How Do Alternative Investments Work?
You can start putting funds in alternative investments through your existing financial advisor or institution. Some digital roboadvisors also allow you to trade alternative assets. However, they don’t offer the professional advice you may need as you get your feet wet with these high-risk investments.
If you want to start slow, consider so-called ‘liquid alternative’ assets like mutual funds and ETFs. These products take some of the risks out of alternative investments by providing financial reports and a prospectus that offers transparency to traders. In addition, ETFs and mutual funds are subject to regulation by the Securities and Exchange Commission (SEC).
When you decide to invest in a specific alternative asset, do careful research and review its implications with your advisor so you understand how this investment fits into your overall financial plan.
What Are the Advantages of Alternative Investments?
Some of the best reasons to consider trading alternative assets include:
- Retaining more control over investment holdings than you can achieve with common stocks and bonds.
- Distinctive knowledge in a particular area that gives you an advantage when trading a specific alternative investment, such as a long career in the gas industry for a utilities trader, for example. You might also have an interest in a particular area, such as tech, and want to support innovation in that area by providing venture capital.
- Specific market conditions that make it the optimal time to invest in a particular asset, such as those who benefited from the real estate bubble of the late 2000s or the dotcom boom of the 1990s.
- The tax advantages created by certain alternative investments, which are often preferable to the tax treatment of traditional investments.
What Are the Best Alternative Investments?
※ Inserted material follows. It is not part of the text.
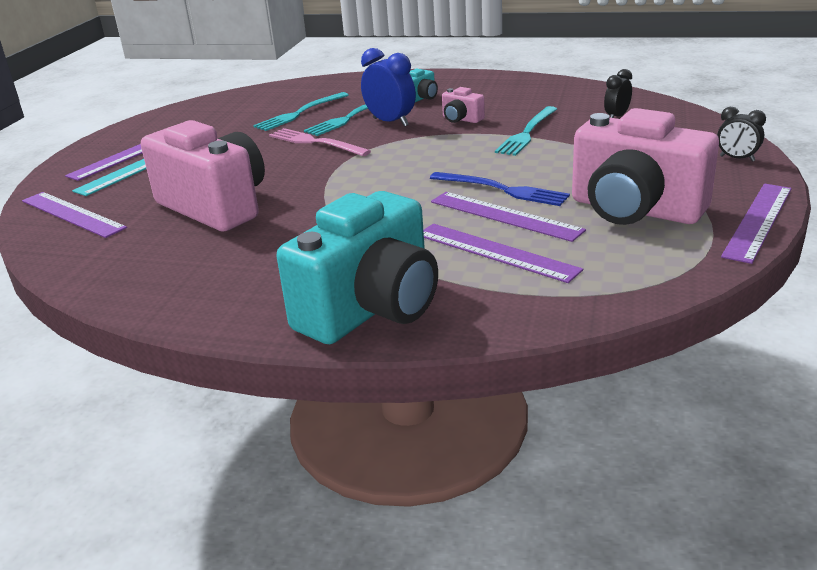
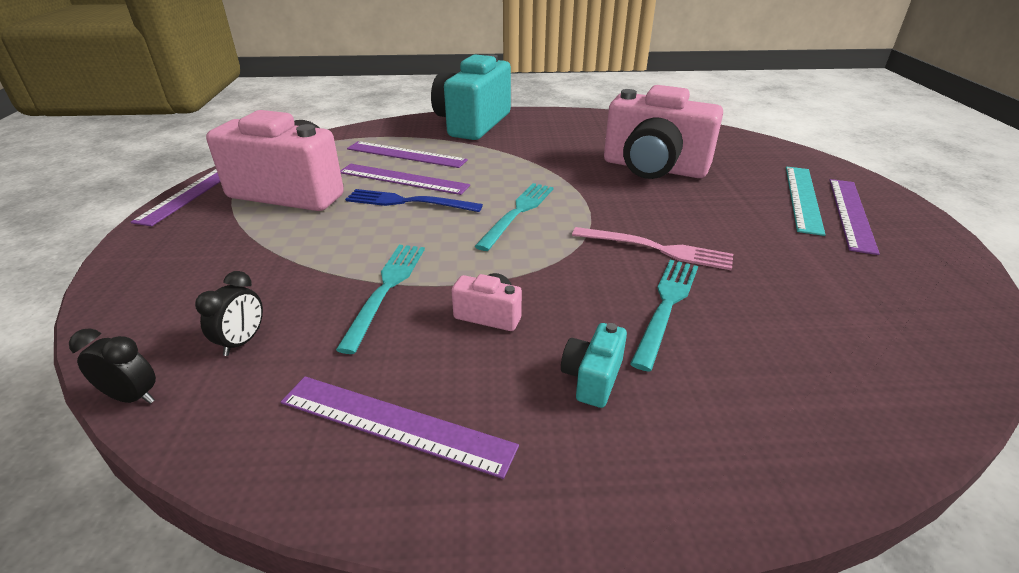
camera: 160 degrees right, 5 degrees up
purple ruler [22,192,127,238] -> purple ruler moved to [281,376,519,479]
turquoise fork [253,92,349,131] -> turquoise fork moved to [475,183,554,251]
blue clock [361,48,416,127] -> none
black clock [717,107,766,162] -> black clock moved to [69,328,156,404]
Some of the most promising alternative assets in the current market include:
- Gold bullion, which diversifies a traditional stock and bond portfolio to shield it from market ups and downs. Investing in gold can also shield you from the effects of inflation.
- Cryptocurrencies, sometimes called ‘digital gold’ by investment experts because of their comparatively high value. Do your research and choose a currency with a proven track record, such as Bitcoin.
- Private debt, which lacks liquidity but can provide profits of up to 10%. Many investors enter several such contracts to create streams of income with staggered payment dates.
- Art and antiques, consistently ranked as a top asset class for those who can afford to wait 30 to 50 years for a sizable payout.
What Are the Potential Downsides of Alternative Investments?
A lternative assets will not produce returns for up to 10 years. Investors cannot access the funds during that time since these assets are not freely traded on traditional markets.
These investments also carry high fees of up to 2% upfront and up to 20% at fund distribution. For this reason, it’s important to choose alternative investments with a proven performance record since they cannot be evaluated by standard stock market metrics.
Some alternative assets also create complicated risks you may be unaware of when new to that type of investment. For example, if you buy certain types of alternative investments through your individual retirement account (IRA), you may have to establish the IRA as its own business entity which subsequently must pay separate business taxes.